Les projets d’agents IA sur lesquels nous travaillons, sur le sujet de la RSE, des élections municipales, de l’information sur les vaccins, de l’information financière, dessinent des débuts de réponse.
Et vous, vous avez pensé à un agent ? Quel agent êtes-vous ? Pouvez-vous donner du volume et une nouvelle échelle à l’agent que vous êtes ?
Cette action sur l’agentique et les agents me trottait en tête quand est arrivée la nouvelle de la nomination de notre nouveau Pape. Je ne peux m’empêcher de penser que Léon XIV s’appelle Robert Francis Prevost.

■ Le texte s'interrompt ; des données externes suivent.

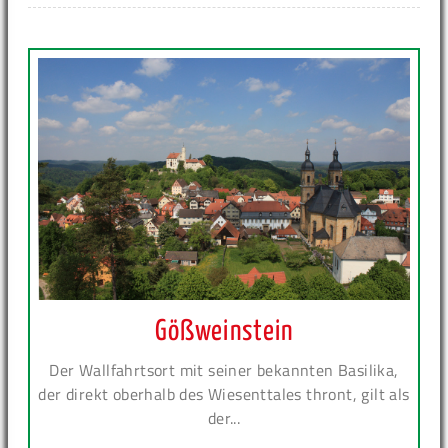
Gößweinstein
Der Wallfahrtsort mit seiner bekannten Basilika,
der direkt oberhalb des Wiesenttales thront, gilt als
der...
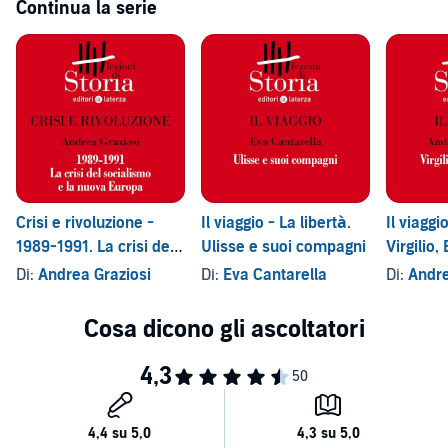
Continua la serie
Crisi e rivoluzione -
Il viaggio - La libertà.
Il viaggio
1989-1991. La crisi del
Ulisse e suoi compagni
Virgilio
socialismo e la nuova
Di:
Andrea Graziosi
Di:
Eva Cantarella
Di:
Andre
Europa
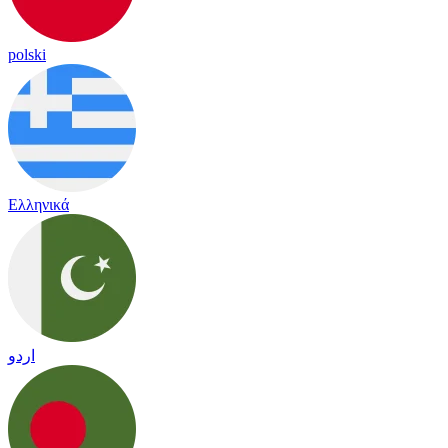
polski
Ελληνικά
اردو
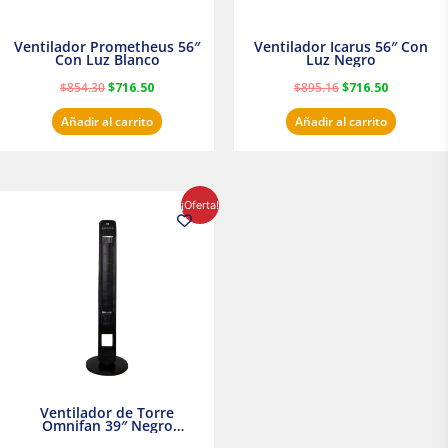
Ventilador Prometheus 56″
Ventilador Icarus 56″ Con
Con Luz Blanco
Luz Negro
$
854.30
$
716.50
$
895.16
$
716.50
Añadir al carrito
Añadir al carrito
El
El
¡Oferta!
precio
precio
original
actual
era:
es:
$1,199.00.
$1,020.31.
Ventilador de Torre
Omnifan 39″ Negro
Masterfan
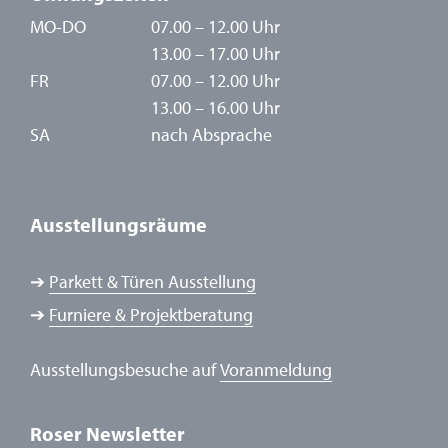
MO-DO
07.00 – 12.00 Uhr
13.00 – 17.00 Uhr
FR
07.00 – 12.00 Uhr
13.00 – 16.00 Uhr
SA
nach Absprache
Ausstellungsräume
➔
Parkett & Türen Ausstellung
➔
Furniere & Projektberatung
Ausstellungsbesuche auf
Voranmeldung
Roser Newsletter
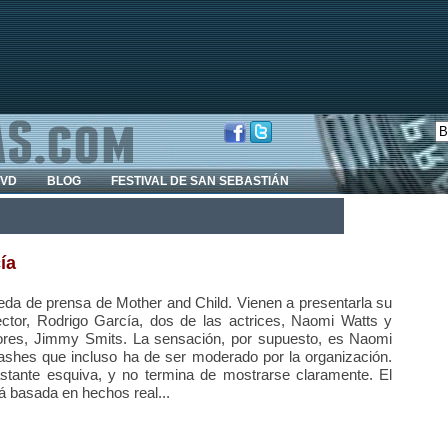
DVD
BLOG
FESTIVAL DE SAN SEBASTIÁN
ía
da de prensa de Mother and Child. Vienen a presentarla su
ector, Rodrigo García, dos de las actrices, Naomi Watts y
tores, Jimmy Smits. La sensación, por supuesto, es Naomi
lashes que incluso ha de ser moderado por la organización.
stante esquiva, y no termina de mostrarse claramente. El
tá basada en hechos real...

Un prévost, ou prévôt, c’est un agent. De fait, c’était un intendant, au moyen-âge, un officier qui s’occupait de finances, d’administration, et surtout de justice. J’aime l’idée que le Pape soit un prévôt, un agent, un intendant. Chaque prévôt dessinait un peu sa manière de faire (en achetant sa charge). Il y a eu ensuite des prévôts de plein de choses, jusqu'à nos préfets. J'aime aussi qu’un peu de France s’exprime dans ce pape par cet héritage lointain de Chicago, et que son ascendance soit un condensé étrange de Lousiane, de créolité. Au-delà d'être le premier pape américain, c'est le premier de l'ère moderne à être d'ascendance africaine, créole.
J’aime aussi beaucoup son message d’unité, qui reste le message antidote aux populistes polarisateurs. Sa devise épiscopale avait été « In illo uno unum », de Saint-Augustin, qui disait : bien que nous soyons nombreux, nous sommes un dans le Christ. L’unité, c’est un combat pour nos sociétés comme pour l’Eglise. Je trouve heureux qu’il le place devant d’autres.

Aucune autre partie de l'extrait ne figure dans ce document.